• Passage to read
-- BEGIN --
How we decide to display them is crucial for scientific accuracy. In fact, the design frequently becomes as important as the proper analysis itself.
Picture: bad-looking, barely visible vs. good-looking statistics
There are two keys to properly displaying statistics.
A) Actually displaying as much information as possible.
For example, including individual data points is, in many cases, the most accurate way to communicate your data.
Which design do you like best? At first, you can state the number of data points in the description, but that doesn’t help much in visualizing their distribution. The violin plot style on the far right is commonly used by Nature,but in the age of computers, there is no inherent advantage of one style over the others. The only trade-off is using simple boxplots for more clarity without showing individual data points (which becomes sensible, especially if you have more than 30).
And no worries, in today’s day and age, you won’t be charged for print or number of figure panels ; )
Don’t Mislead Unintentionally
B) Avoid biasing your viewer.
The most common biases come into existence because insufficient attention was paid to how statistics are displayed.
Ever wondered why you normally don’t see pie charts in scientific publications? Because they are suboptimal to read. A bar chart is much better for that purpose. This website has an amazing “game” that tests your ability to analyze different graphs.
Ask yourself: If someone were only able to see one graph with no other context, could they draw the same conclusion as you?
Notice how design choices such as the one-sided the error bars on the left make it very difficult to assess the spread; moreover, the different geometric forms might bias our perception, with triangles “pointing” in a certain direction or some shapes appearing more similar than others. There is nothing to be said against using different shapes, but double-check whether they are appropriate.
-- END --
• Problem set
[1] From the passage on displaying statistics, copy everything between "A) Actually displaying" and "communicate your data.", inclusive.
[2] The passage on displaying statistics gives a reason why pie charts are normally missing from scientific publications. What is that reason?
[3] Extend the passage on displaying statistics, starting right after its final sentence.

(Data records)
-- BEGIN --
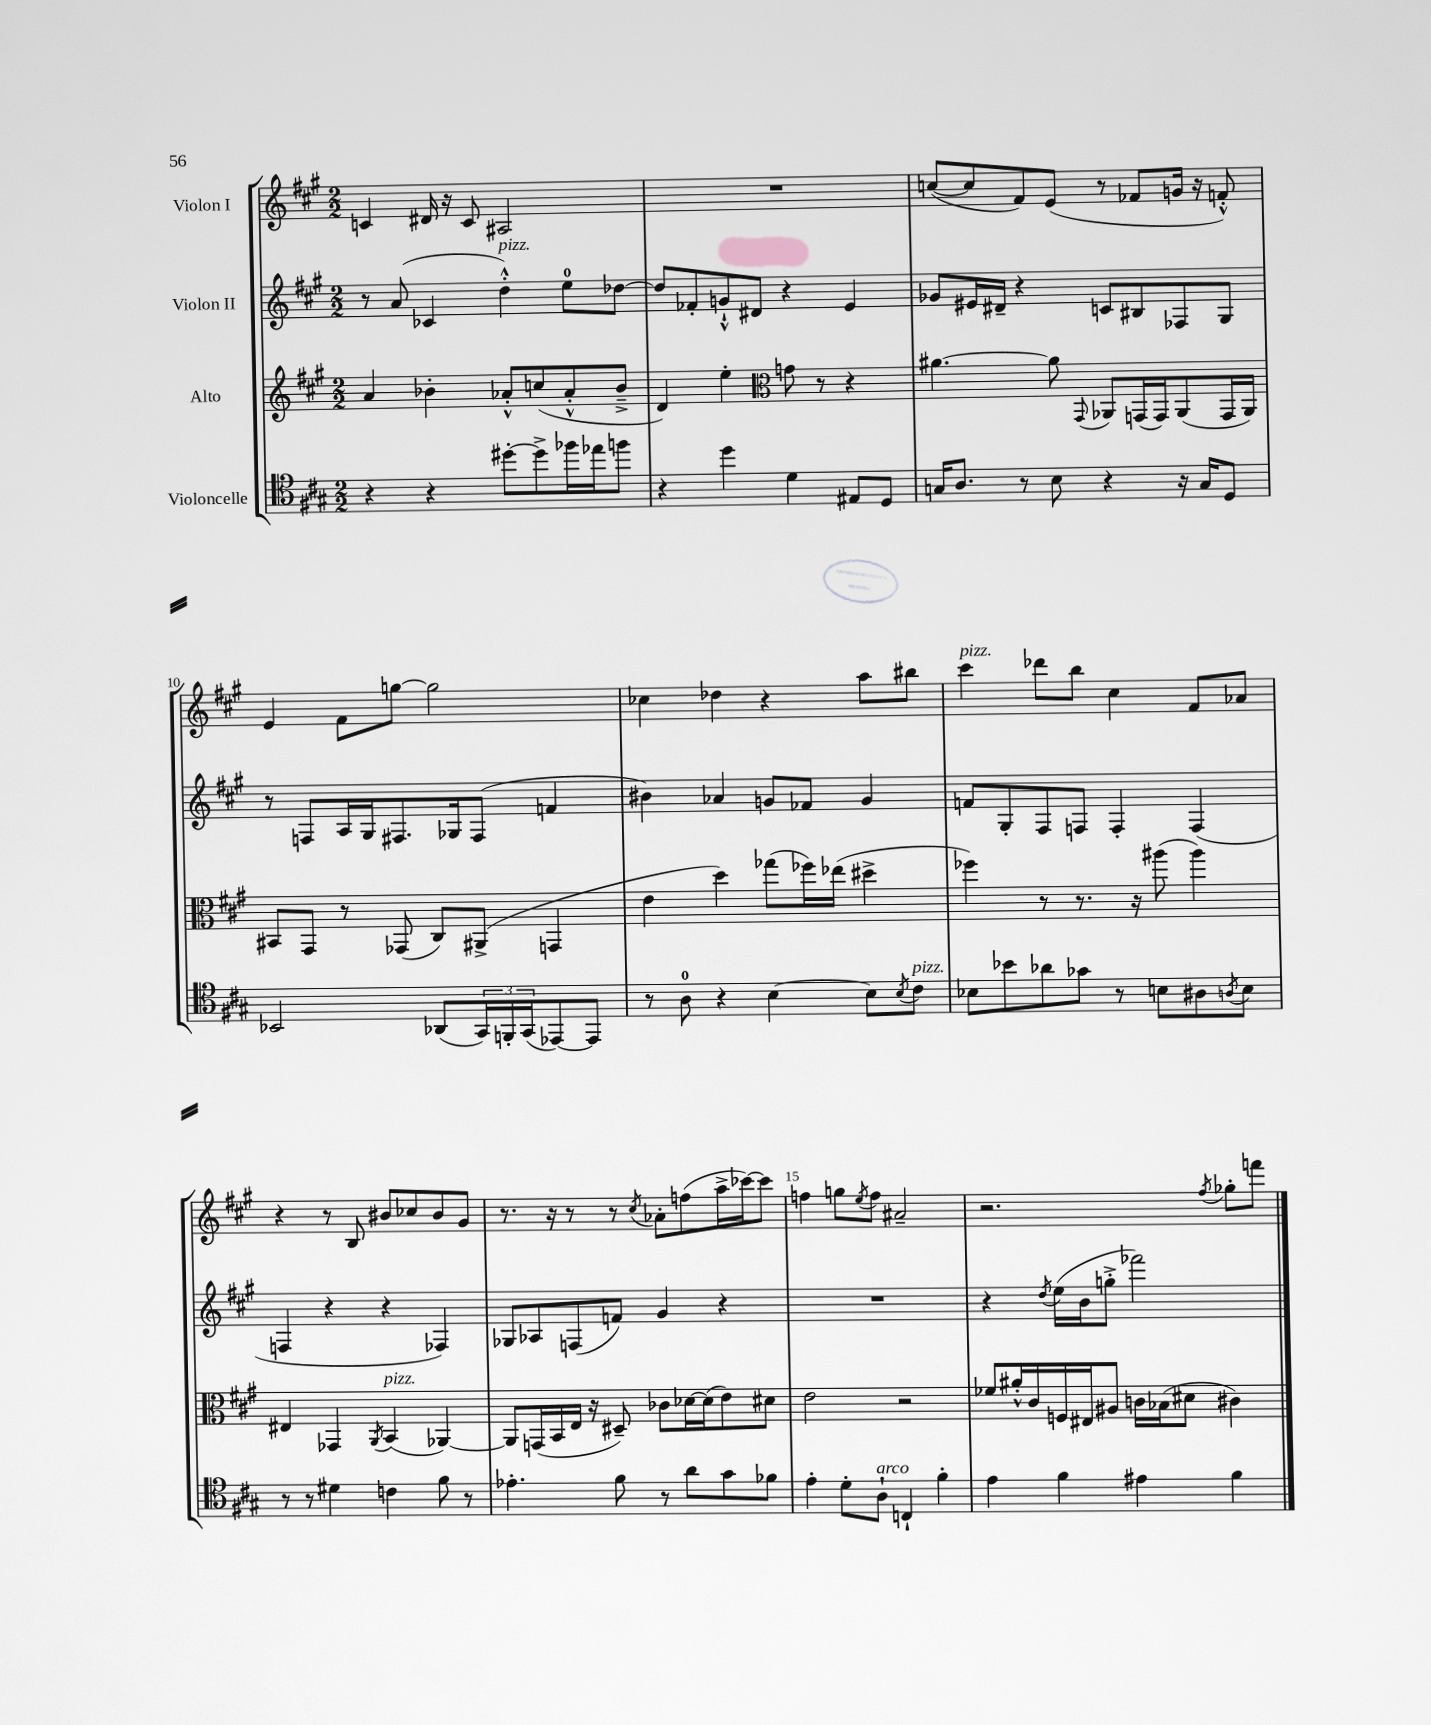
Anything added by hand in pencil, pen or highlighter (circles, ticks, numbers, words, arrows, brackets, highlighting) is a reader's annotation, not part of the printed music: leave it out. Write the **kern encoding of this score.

**kern	**kern	**kern	**kern
*staff4	*staff3	*staff2	*staff1
*clefC4	*clefG2	*clefG2	*clefG2
*k[f#c#g#]	*k[f#c#g#]	*k[f#c#g#]	*k[f#c#g#]
*M2/2	*M2/2	*M2/2	*M2/2
4r	4a	8r	4c
.	.	(8a	.
4r	4b-'	4c-	16d#
.	.	.	16r
.	.	.	8c
[8dd#'	8a-'^^	4dd'^^)	2A#
8dd#^]	(8cc	.	.
16ff-	8a-'^^	8ee	.
16ee-	.	.	.
8ff	8b-~^	[8dd-	.
=	=	=	=
4r	4d)	8dd-]	1r
.	.	8f-'	.
4dd	4ee'	8g`^^	.
.	.	8d#	.
*	*clefC3	*	*
4d	8g	4r	.
.	8r	.	.
8E#	4r	4e	.
8D	.	.	.
=	=	=	=
16G	[4.a#	8g-	([8cc
8.A	.	.	.
.	.	16e#	8cc]
.	.	16d#~	.
8r	.	4r	8f#)
8B	8a#]	.	(8e
.	8qqGG#	.	.
4r	8AA-	8c	8r
.	(16GG	8B#	8f-
.	16GG)	.	.
16r	(8AA-	8F-	16g
16G	.	.	16r
8D	16GG	8G#	8f'^^)
.	16AA-)	.	.
=	=	=	=
2BB-	8BB#	8r	4e
.	8GG#	8F	.
.	8r	16A	8f#
.	.	16G#	.
.	(8GG-	8.F#	[8gg
(8AA-	8C#)	.	2gg]
.	.	16G-	.
24GG#)	(8AA#^	(8F#	.
24FF'	.	.	.
(24GG#	.	.	.
[8EE-)	4GG	4f	.
8EE-]	.	.	.
=	=	=	=
8r	4e	4b#)	4cc-
8A	.	.	.
4r	4dd)	4a-	4dd-
[4B	(8gg-	8g	4r
.	16ff-)	8f-	.
.	(16ee-	.	.
8B]	4dd#^	4g	8aa
8qB	.	.	.
8c#	.	.	8bb#
=	=	=	=
8B-	4ff-)	8f	4ccc#
8b-	.	8G#'	.
8a-	8r	8F#	8ddd-
8g-	8.r	8F	8bb
8r	.	4F'	4cc#
.	16r	.	.
8B	(8aa#	.	.
8A#	4aa#)	(4F	8f#
8qA	.	.	.
8B	.	.	8a-
=	=	=	=
8r	4E#	4F	4r
8r	.	.	.
4d#	4GG-	4r	8r
.	.	.	8B
.	8qAA	.	.
4c	(4BB	4r	8b#
.	.	.	8cc-
8f#	[4AA-)	4F-)	8b#
8r	.	.	8g#
=	=	=	=
4.e-'	8AA-]	8G-	8.r
.	(16GG	8A-	.
.	16BB	.	16r
.	16E	(8F	8r
.	16r	.	.
8f#	8D#~)	8f)	8r
.	.	.	8qcc#
8r	8c-	4g#	8a-'
8a	[16d-	.	(8ff
.	(16d-]	.	.
8g#	8e)	4r	16aa^
.	.	.	[16ccc-)
8f-	8d#	.	8ccc-]
=	=	=	=
4e'	2e	1r	4ff
8d'	.	.	8gg
.	.	.	8qee
8A`	.	.	8ff
4C`	2r	.	2a#~
4f#'	.	.	.
=	=	=	=
4e	8f-	4r	2.r
.	16a#'^^	.	.
.	16c#	.	.
.	.	8qdd	.
4f#	16F	(16ee	.
.	16E#	16b	.
.	8A#	8gg'^	.
4e#	16c	2fff-)	.
.	(16B-	.	.
.	8d#	.	.
.	.	.	8qff#
4f#	4c#)	.	8gg-'
.	.	.	8fff
==	==	==	==
*-	*-	*-	*-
-- END --
• Solved problems
[1]
A) Actually displaying as much information as possible.
For example, including individual data points is, in many cases, the most accurate way to communicate your data.

[2] They are suboptimal to read.

[3]
Also consider that you might have a certain (to some extent preferred) interpretation of your data in the back of your mind, but your job is to allow readers to draw their own conclusions.
The point is that you don’t display statistics as a necessity, but as crucial information without which your data isn’t complete.
Conversely, overcrowding the figure can cause the statistics to distract from the data.
It is not uncommon that choosing the wrong layout, in this case, plotting moving averages by differences instead of values over time can quickly make a graph overloaded. It may look appealing and might have made sense with two or three datasets, but in this case it is entirely overwhelming. Read more about the figure and its designhere.
In essence: when in doubt, provide more statistical information rather than less. However, don't forget that clarity matters for the accuracy of our visual perception - data is not just data once we look at it.
When Beauty Serves A Purpose
Luckily, statistics and beauty don’t exclude each other - quite the opposite is true.
Given that statistics are dependent on our data, we have straightforward design choices that support this hierarchy.
This is what I mean - the confidence bands make the graph more informative while also improving its appearance. More about such tweaks in this amazing blog.
Lighter and more transparent colors, or clear yet thin lines, look great and don’t distract the eye from the main data, while still being easy to assess.
Statistics should be informative and clear, but visually secondary, supporting the data.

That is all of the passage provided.